Also, instead of focusing on what should be and I believe will be our new growth industry in renewable energy, money is being given to protect a relatively small number of jobs in politically significant but economically neutral legacy industries. We are not going to see significant new job growth in the auto related industries. We may see some, but new plants will make better use of robotics and there is going to be fewer cars sold as Americans will be thriftier in the near term, keeping old cars longer. If we were to invest the same amount of money in either converting coal to oil, increasing wind and solar, increasing use of natural gas and increasing the use of ethanol, it would create new jobs, improve spending and reduce our balance of trade and dependence of foreign oil. This is a cumulative impact since every equivalent barrel of US energy we use means we need one less imported. Further it would start to position the US towards the future.
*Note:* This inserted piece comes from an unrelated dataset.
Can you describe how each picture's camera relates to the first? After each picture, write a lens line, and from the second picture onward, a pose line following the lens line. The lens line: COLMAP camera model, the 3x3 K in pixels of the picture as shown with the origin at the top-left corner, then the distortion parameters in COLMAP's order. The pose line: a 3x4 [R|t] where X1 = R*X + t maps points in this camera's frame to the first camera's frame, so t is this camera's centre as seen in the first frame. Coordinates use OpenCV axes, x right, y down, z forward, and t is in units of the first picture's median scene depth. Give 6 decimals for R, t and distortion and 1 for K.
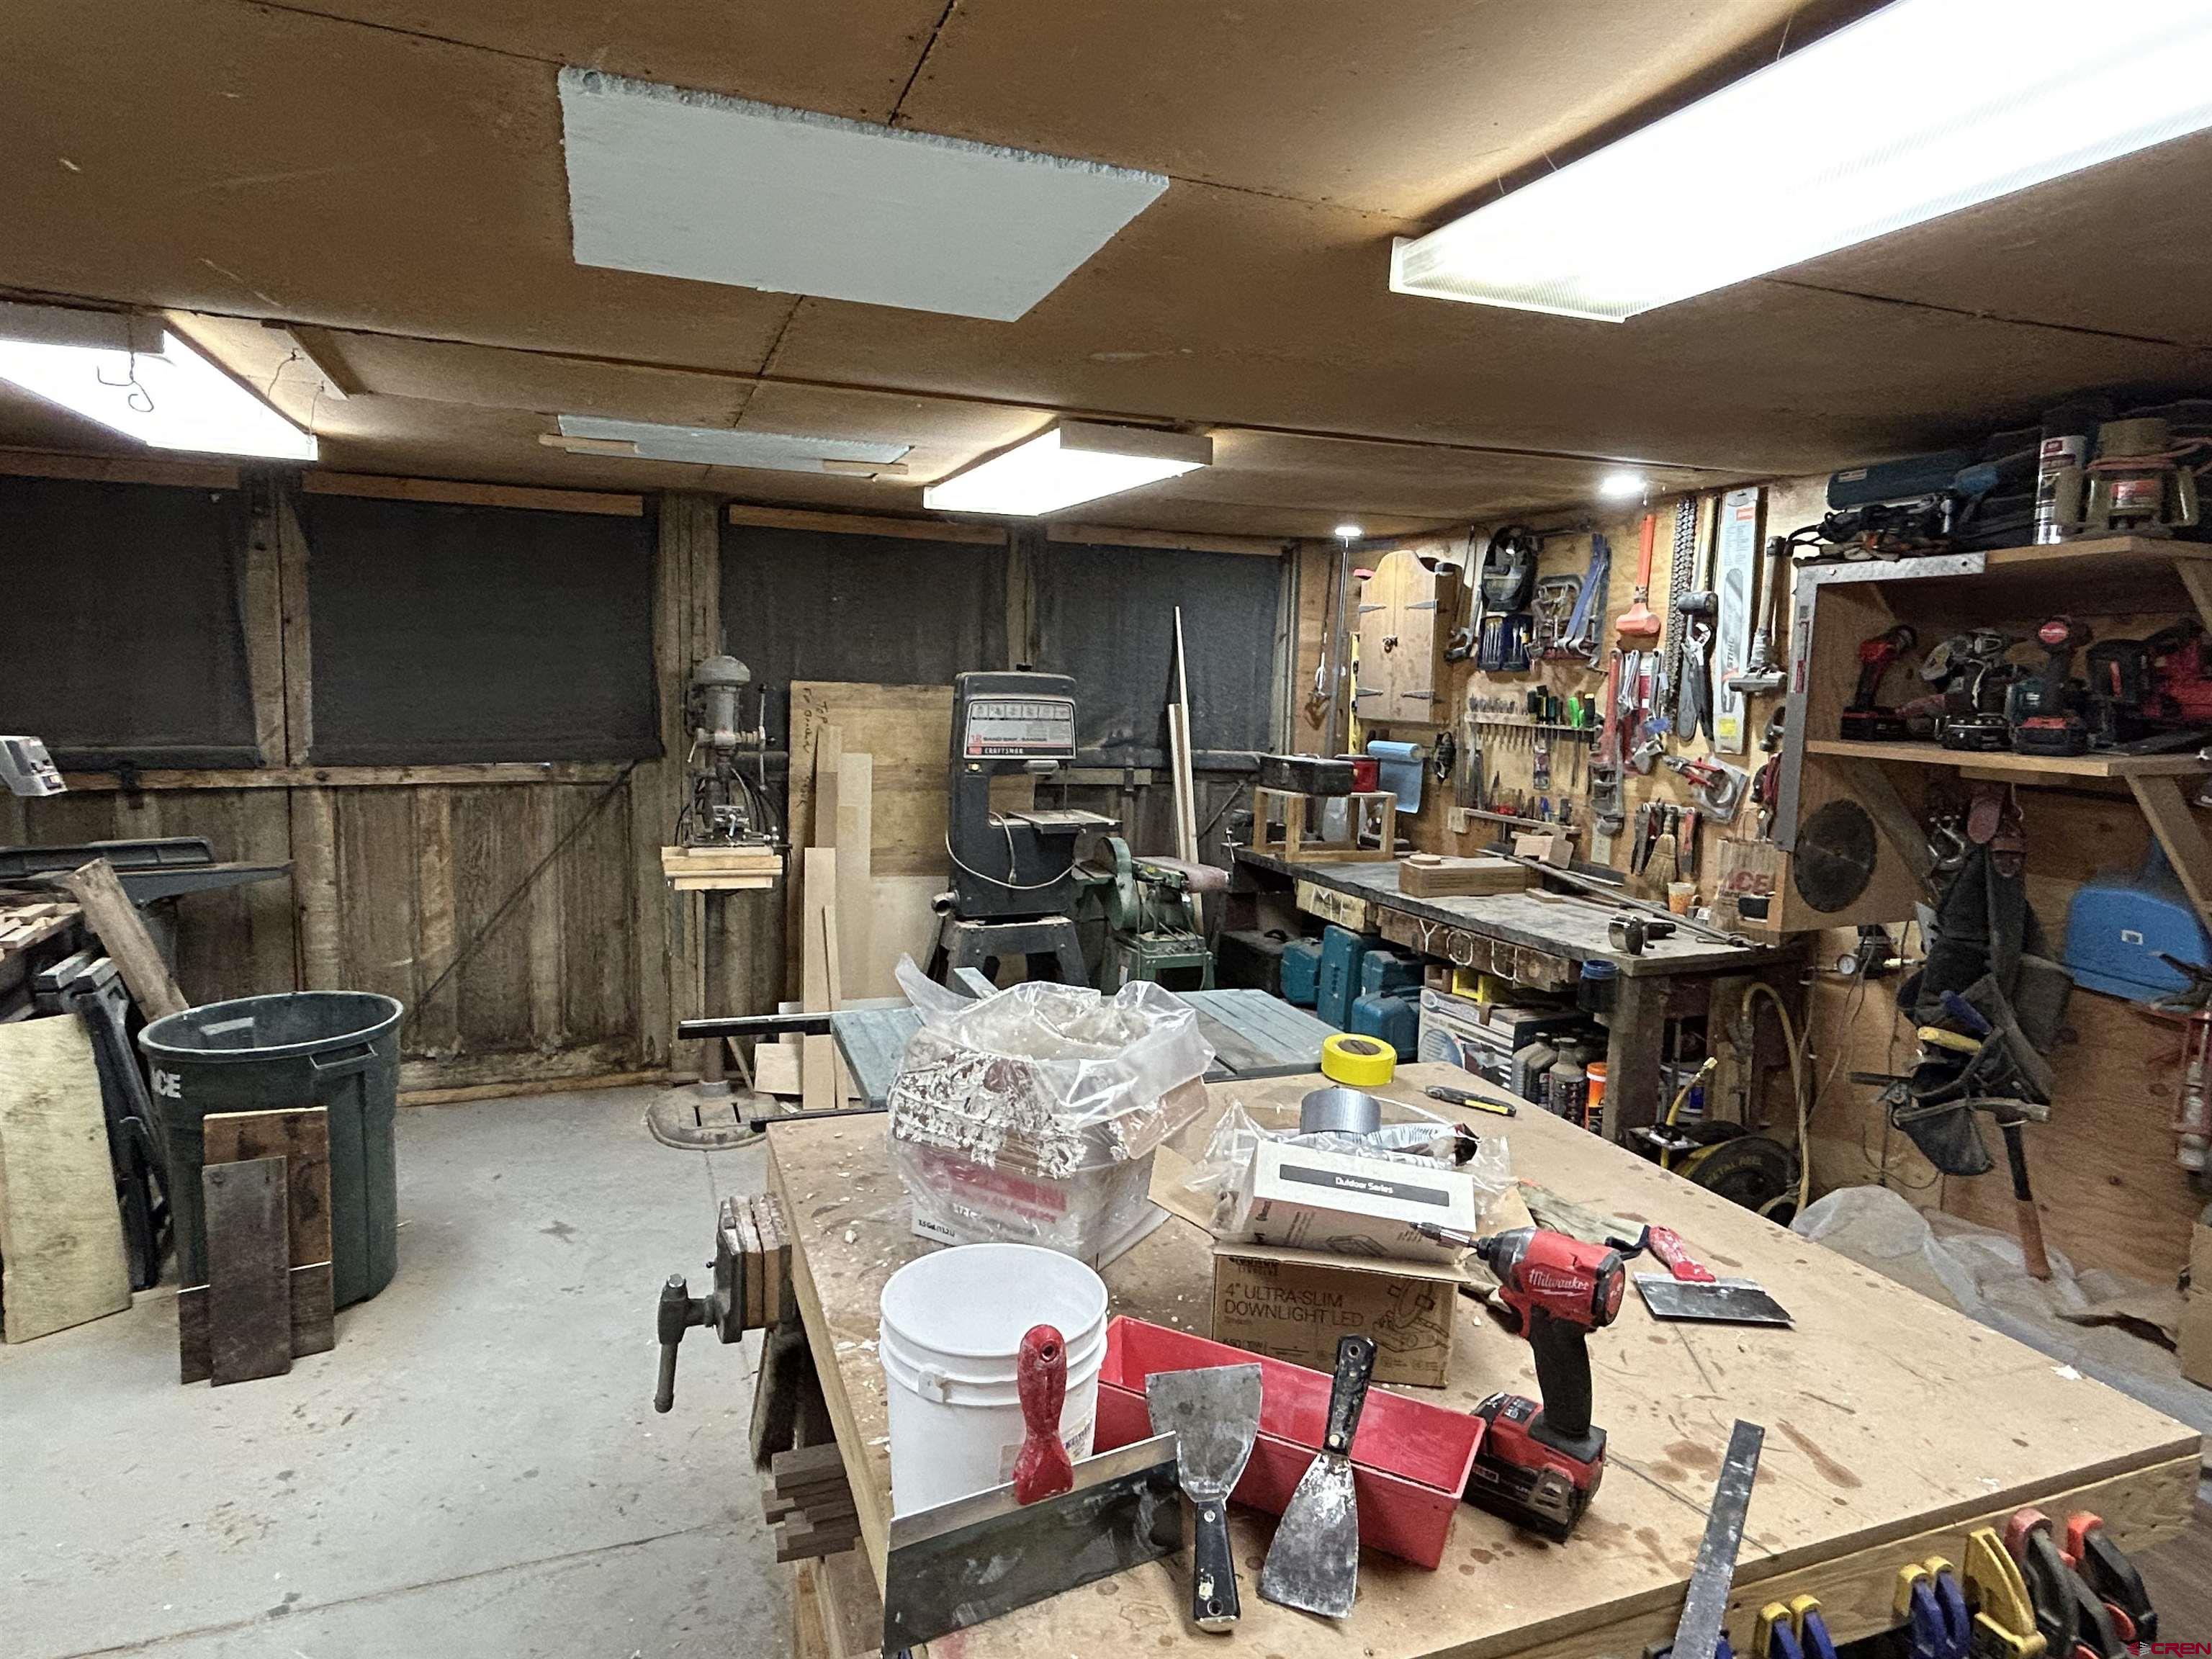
lens RADIAL K [[1249.0, 0, 1092.5], [0, 1249.0, 827.2], [0, 0, 1]] dist [-0.000813, 0.002185]
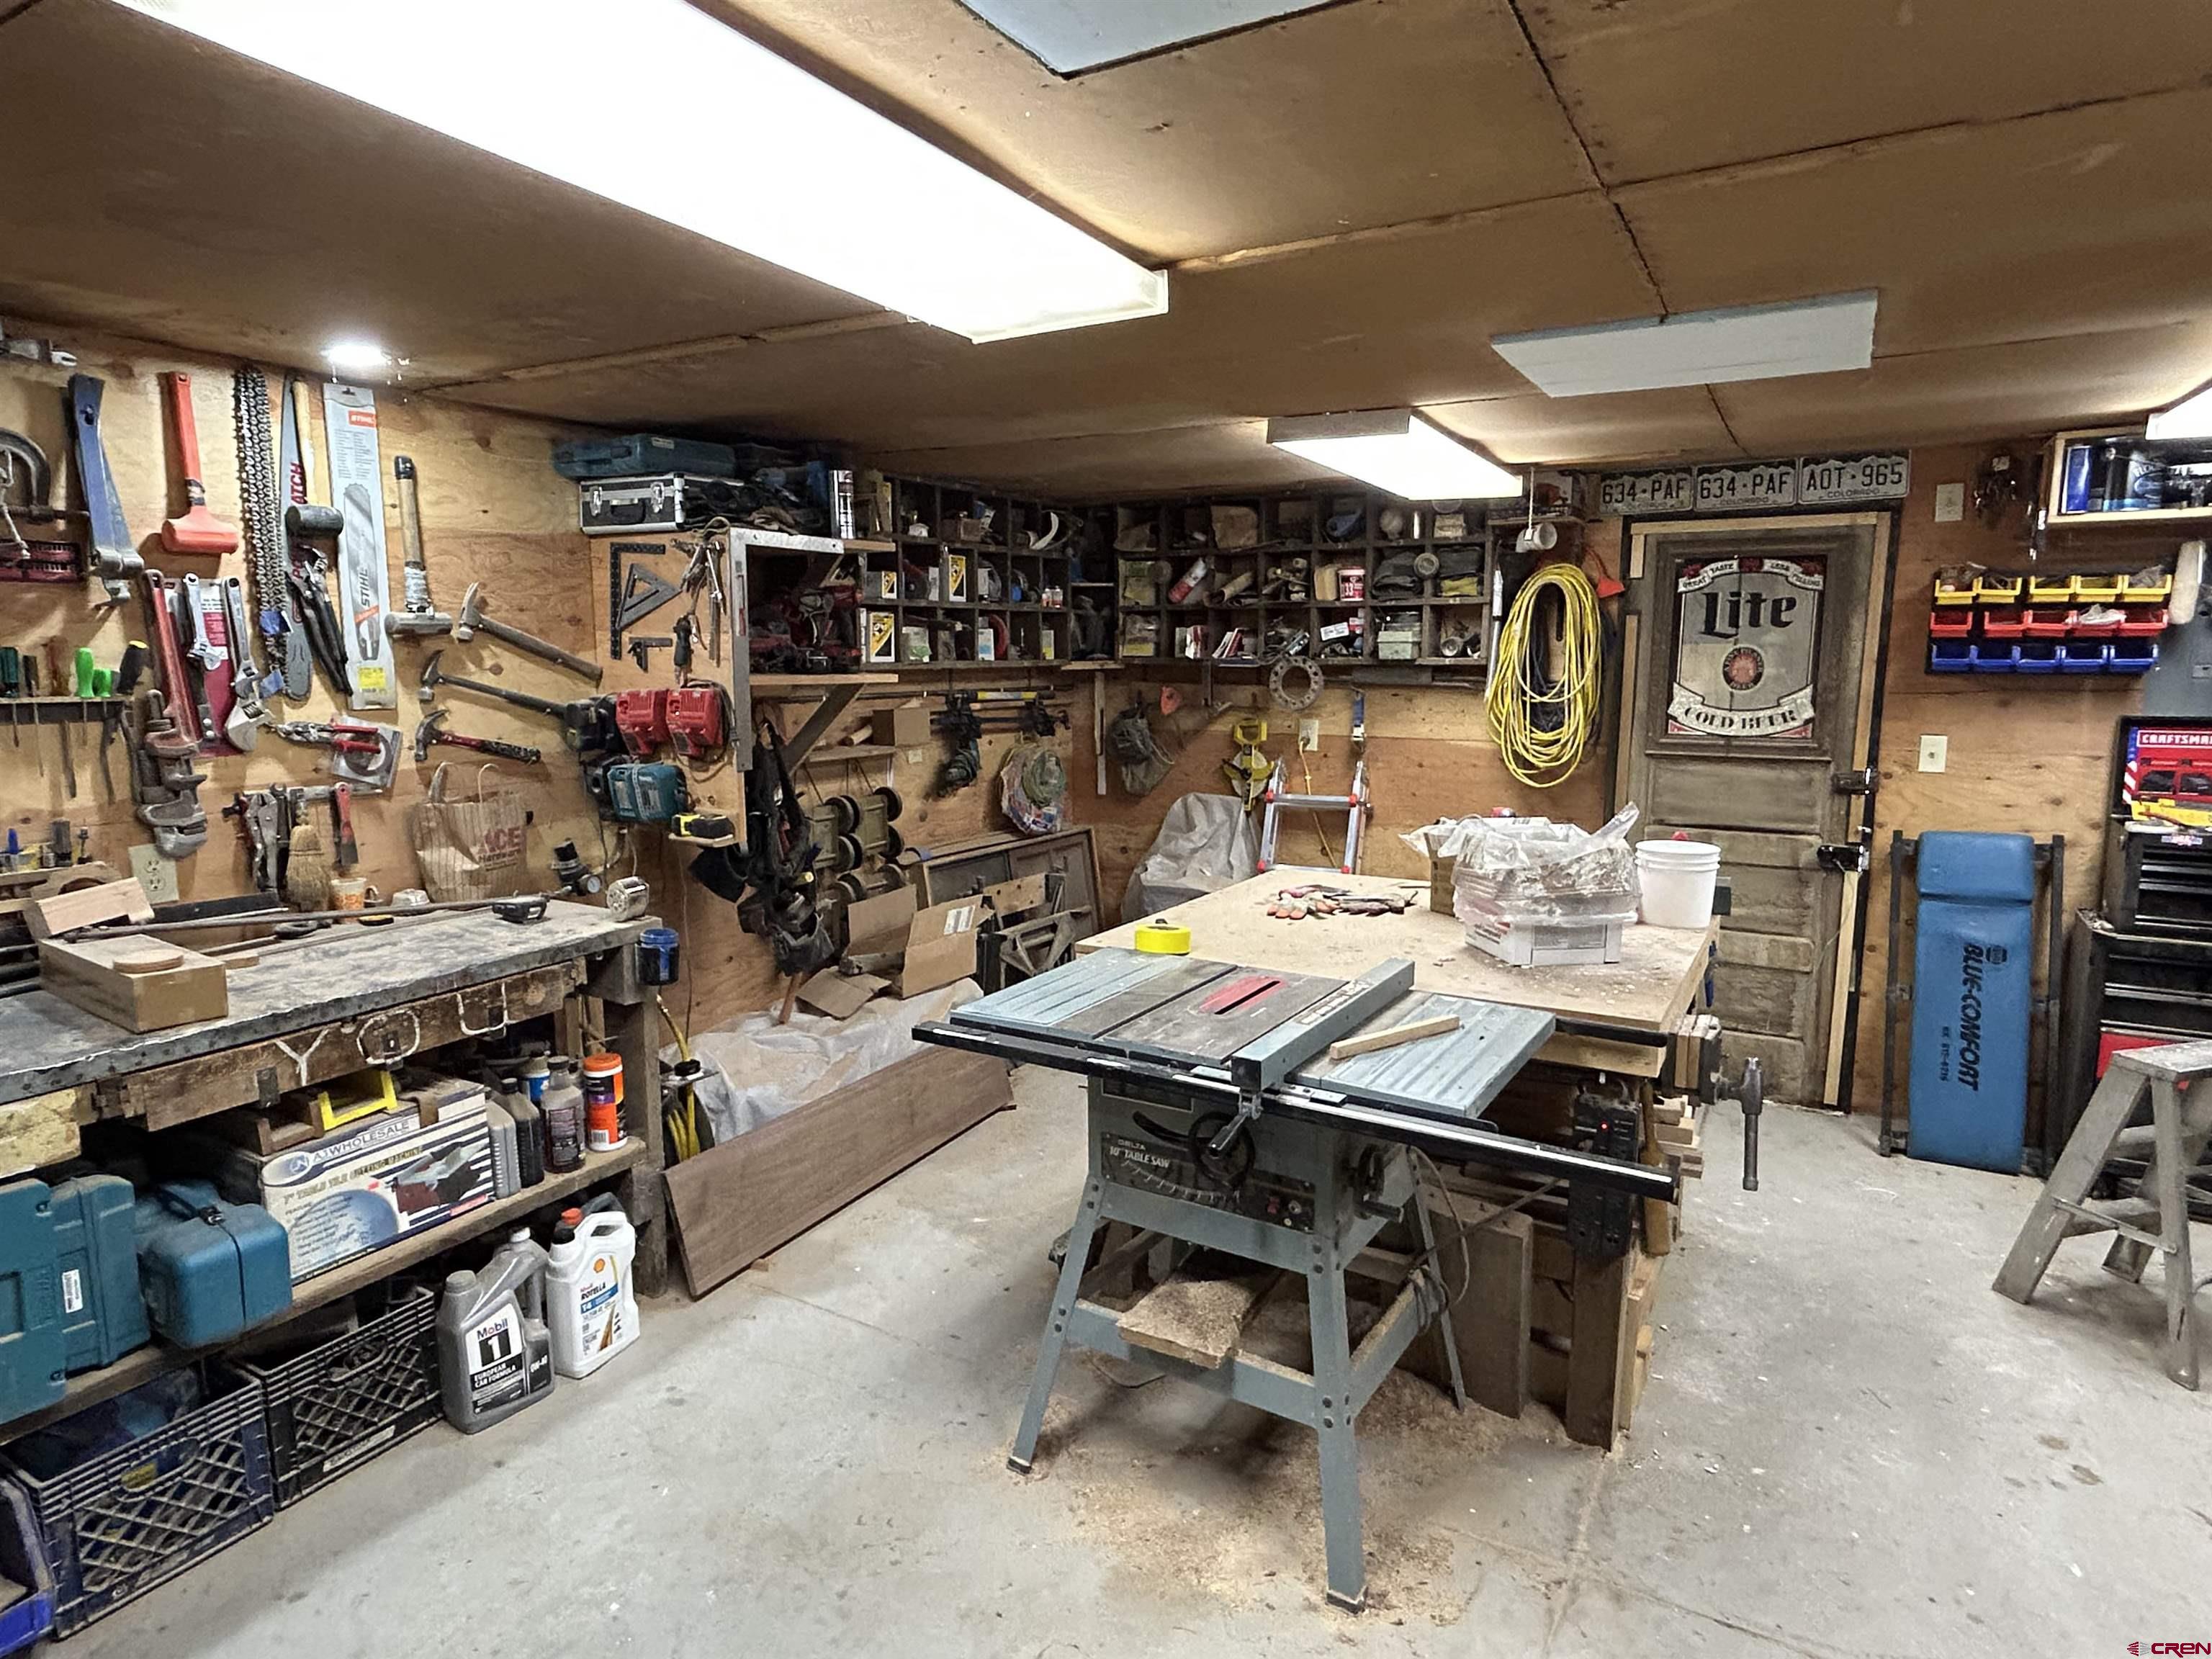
lens RADIAL K [[1233.4, 0, 1115.6], [0, 1233.4, 830.9], [0, 0, 1]] dist [-0.005064, 0.004392]
pose [[-0.634936, -0.137964, 0.760146, -0.254028], [0.076162, 0.967955, 0.239298, -0.080249], [-0.768801, 0.209833, -0.604082, 0.652679]]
We need to get to a fully carbon neutral renewable energy future and we need to start getting there now, but smartly.

The current bill that wants to use CAP and TRADE is a heavily compromised attempt to move in the right direction but is probably doomed. It is hoped that the bill will lead to increased jobs but we can get to increased jobs simply by providing funding to private industry to build renewable or at least domestic energy infrastructure.
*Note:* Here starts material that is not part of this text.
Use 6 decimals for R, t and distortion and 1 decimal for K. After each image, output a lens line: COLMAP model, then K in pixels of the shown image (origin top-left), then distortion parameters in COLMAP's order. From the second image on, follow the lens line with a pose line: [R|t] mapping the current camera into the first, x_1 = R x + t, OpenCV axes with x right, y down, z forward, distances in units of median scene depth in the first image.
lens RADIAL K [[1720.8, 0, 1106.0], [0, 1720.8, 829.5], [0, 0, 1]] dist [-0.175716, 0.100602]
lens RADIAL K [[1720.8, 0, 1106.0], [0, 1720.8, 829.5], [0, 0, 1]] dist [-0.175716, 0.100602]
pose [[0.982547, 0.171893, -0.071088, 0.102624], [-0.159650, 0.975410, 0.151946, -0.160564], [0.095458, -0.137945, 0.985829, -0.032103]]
Improvement in the real estate markets has already started. TARP money should be used to buy distressed properties. Valuations for these properties should be close to Market but having a guaranteed buyer would stabilize those prices. The houses should then be returned to the marketplace at a rate that doesn't cause a further collapse in values. I believe that speculators would be found to buy these houses with the hope of increases. I also believe this was the original intent of the Troubled Asset Relief Program. Yes this interferes with the market, but we have had a tremendous economic crisis that requires Government intervention. I think the cost of this type of TARP program may actually turn out to be much less than anticipated as the assets will start to increase in value. However, getting them revalued to appropriate levels and back into the marketplace with stable mortgages returns them to the tax rolls.